The Bookworm: Missing and The Secret Bedroom



Missing, by R.L. Stine. 168 pages. Pocket Books. January 1990.

The Secret Bedroom, by R.L. Stine. 167 pages. Pocket Books. September 1991.


When the scream faded away Lea opened her eyes. As she stared in openmouthed horror, all three ghostly figures melted together in a glowing, malodorous ball of flame, which slowly vanished in a choking cloud of yellow, sulfurous smoke. (The Secret Bedroom, page 162.)

I picked Missing and The Secret Bedroom to be my latest Fear Street rereads because both, based on their titles and cover art, looked to be the dumbest. However, both turned out to be very enjoyable.

Especially surprising was Missing. Though I remember nothing about most of my Fear Street novellas, I do recall being very disappointed with Missing; it was the one Fear Street book I did not like. From what I could remember, nothing was resolved in the end. The lives of the two main characters are turned upside down when their parents disappear and everyone they know treats them like strangers. In the end they wander off to nowhere in particular as orphans. It pissed me off and was one of the reasons I decided to read Missing first; I wanted to get it out of the way. Thankfully, the book turned out to be much better than I remembered.

When their parents do not return from work one night, Mark and Cara do not think much of it. Their parents had worked through the night before so it was no big deal. However, they did not leave a note or call. When they do not come home the next day, Mark and Cara begin to worry.
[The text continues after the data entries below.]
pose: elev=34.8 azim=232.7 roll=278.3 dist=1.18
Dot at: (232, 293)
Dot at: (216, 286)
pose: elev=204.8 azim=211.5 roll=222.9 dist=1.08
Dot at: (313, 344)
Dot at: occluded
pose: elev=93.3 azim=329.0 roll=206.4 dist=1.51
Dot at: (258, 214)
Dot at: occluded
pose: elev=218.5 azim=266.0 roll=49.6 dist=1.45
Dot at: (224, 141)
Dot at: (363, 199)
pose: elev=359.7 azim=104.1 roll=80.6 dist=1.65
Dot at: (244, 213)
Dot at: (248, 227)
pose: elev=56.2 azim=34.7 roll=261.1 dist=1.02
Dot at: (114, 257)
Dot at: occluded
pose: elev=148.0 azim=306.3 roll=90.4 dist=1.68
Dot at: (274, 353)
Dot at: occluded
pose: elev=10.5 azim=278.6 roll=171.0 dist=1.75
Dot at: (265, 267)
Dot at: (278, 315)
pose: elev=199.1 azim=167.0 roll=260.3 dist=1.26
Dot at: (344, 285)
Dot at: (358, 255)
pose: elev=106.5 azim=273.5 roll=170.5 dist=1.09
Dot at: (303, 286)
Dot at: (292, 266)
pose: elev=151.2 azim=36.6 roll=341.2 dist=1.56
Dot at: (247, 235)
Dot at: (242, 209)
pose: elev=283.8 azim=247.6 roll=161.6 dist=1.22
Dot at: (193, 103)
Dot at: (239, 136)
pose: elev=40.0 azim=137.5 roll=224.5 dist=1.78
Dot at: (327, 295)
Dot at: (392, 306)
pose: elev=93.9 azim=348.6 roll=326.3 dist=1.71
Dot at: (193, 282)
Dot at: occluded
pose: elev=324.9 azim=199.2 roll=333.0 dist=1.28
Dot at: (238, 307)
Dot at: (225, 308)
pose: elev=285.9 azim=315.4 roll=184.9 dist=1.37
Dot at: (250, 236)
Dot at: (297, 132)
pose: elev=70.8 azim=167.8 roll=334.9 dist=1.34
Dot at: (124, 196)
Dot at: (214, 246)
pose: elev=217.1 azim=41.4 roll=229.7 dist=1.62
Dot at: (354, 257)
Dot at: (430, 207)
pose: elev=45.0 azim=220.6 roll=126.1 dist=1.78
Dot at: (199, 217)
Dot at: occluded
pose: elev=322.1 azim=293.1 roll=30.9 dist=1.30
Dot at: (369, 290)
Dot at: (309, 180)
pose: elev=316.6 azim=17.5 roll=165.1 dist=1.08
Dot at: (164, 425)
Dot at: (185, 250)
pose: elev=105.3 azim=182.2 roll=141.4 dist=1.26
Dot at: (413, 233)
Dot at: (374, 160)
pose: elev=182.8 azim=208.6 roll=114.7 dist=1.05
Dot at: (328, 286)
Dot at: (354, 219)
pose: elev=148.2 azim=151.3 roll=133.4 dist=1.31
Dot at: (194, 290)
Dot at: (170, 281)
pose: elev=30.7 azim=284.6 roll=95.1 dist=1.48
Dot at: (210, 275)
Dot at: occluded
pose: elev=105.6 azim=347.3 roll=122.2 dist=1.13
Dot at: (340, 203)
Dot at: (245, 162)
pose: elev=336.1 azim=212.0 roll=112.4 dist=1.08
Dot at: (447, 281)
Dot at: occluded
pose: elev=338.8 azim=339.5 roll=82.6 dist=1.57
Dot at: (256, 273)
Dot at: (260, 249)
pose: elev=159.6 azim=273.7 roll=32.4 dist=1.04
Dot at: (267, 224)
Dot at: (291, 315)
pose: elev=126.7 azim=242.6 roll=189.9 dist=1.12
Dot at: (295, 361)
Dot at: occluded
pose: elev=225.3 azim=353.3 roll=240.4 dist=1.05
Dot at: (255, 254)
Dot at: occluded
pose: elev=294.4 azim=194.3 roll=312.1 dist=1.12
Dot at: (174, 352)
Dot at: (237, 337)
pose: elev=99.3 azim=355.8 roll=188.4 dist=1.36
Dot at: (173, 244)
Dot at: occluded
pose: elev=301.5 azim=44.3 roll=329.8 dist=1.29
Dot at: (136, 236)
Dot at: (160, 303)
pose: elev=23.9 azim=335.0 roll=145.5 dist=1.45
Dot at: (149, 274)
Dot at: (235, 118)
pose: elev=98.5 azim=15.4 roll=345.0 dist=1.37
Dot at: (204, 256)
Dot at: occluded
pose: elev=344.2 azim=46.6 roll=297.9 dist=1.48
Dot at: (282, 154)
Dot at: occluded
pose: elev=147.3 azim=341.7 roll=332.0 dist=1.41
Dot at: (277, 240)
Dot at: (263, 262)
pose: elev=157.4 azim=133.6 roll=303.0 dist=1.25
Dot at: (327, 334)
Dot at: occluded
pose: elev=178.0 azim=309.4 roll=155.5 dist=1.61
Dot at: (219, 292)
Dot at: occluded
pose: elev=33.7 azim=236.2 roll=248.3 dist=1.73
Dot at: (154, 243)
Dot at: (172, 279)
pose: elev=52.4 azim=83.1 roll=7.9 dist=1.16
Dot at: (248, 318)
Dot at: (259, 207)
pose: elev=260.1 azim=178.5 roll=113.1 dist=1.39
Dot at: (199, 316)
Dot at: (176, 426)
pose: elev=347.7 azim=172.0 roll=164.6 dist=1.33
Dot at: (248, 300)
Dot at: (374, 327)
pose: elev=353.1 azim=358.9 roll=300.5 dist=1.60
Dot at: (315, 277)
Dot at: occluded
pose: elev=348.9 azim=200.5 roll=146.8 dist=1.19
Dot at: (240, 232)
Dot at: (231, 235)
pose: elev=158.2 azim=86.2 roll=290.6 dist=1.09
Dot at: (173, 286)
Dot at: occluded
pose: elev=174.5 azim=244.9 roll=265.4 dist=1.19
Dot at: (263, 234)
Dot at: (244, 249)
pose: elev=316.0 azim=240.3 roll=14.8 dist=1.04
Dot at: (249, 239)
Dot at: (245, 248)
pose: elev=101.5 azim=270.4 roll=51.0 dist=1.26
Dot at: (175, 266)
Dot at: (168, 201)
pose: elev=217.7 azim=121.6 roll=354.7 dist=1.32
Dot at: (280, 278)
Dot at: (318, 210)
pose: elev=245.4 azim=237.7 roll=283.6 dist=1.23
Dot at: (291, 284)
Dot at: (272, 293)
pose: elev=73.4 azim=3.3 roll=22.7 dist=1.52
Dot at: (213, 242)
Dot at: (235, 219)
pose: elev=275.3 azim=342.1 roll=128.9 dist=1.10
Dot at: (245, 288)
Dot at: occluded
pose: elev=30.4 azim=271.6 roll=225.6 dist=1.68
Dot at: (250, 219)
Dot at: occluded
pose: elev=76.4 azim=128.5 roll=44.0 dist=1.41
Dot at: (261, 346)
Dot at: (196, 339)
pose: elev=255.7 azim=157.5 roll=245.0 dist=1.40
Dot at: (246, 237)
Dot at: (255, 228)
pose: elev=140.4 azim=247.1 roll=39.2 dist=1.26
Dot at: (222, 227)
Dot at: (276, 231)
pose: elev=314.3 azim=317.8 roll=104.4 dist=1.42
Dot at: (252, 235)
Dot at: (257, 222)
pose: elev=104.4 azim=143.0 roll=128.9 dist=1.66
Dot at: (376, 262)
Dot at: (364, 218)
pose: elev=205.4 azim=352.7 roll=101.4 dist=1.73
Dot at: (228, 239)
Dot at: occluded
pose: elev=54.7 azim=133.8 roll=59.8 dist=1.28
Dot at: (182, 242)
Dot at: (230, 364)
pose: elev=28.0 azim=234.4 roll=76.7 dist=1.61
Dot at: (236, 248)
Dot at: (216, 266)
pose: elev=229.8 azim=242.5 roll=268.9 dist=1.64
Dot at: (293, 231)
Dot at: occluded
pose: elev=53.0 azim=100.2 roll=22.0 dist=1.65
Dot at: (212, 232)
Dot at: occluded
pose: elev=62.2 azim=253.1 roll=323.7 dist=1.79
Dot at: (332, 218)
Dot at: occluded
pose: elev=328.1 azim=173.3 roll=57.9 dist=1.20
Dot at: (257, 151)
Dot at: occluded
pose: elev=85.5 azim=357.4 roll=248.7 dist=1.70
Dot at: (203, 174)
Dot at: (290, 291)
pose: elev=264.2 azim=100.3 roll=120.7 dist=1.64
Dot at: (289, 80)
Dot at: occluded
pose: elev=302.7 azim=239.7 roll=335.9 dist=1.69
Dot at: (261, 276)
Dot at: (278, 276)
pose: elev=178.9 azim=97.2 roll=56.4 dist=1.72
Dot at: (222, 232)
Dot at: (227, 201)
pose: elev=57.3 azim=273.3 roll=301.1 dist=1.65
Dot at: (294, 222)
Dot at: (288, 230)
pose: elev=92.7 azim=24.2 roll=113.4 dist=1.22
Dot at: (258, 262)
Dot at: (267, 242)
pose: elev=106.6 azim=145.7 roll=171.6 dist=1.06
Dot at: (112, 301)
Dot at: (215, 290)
They become suspicious of a distant cousin, Roger, who lives in their attic and little mysteries begin to pile up: their parents left the car in the garage, Roger is sneaking out in the middle of the night, a gray van is parked near their house, and Mark and Cara find a small, white monkey head with rhinestone eyes in their parents’ room. Exacerbating their worries, they drive to their parents’ workplace to find that there is no record of their parents working there. Also, Mark’s girlfriend suddenly breaks up with him and is sent “upstate” to stay with her cousin. Compounding each mystery is the fact they recently moved to Shadyside (to a house on Fear Street, of course) and have almost no support system.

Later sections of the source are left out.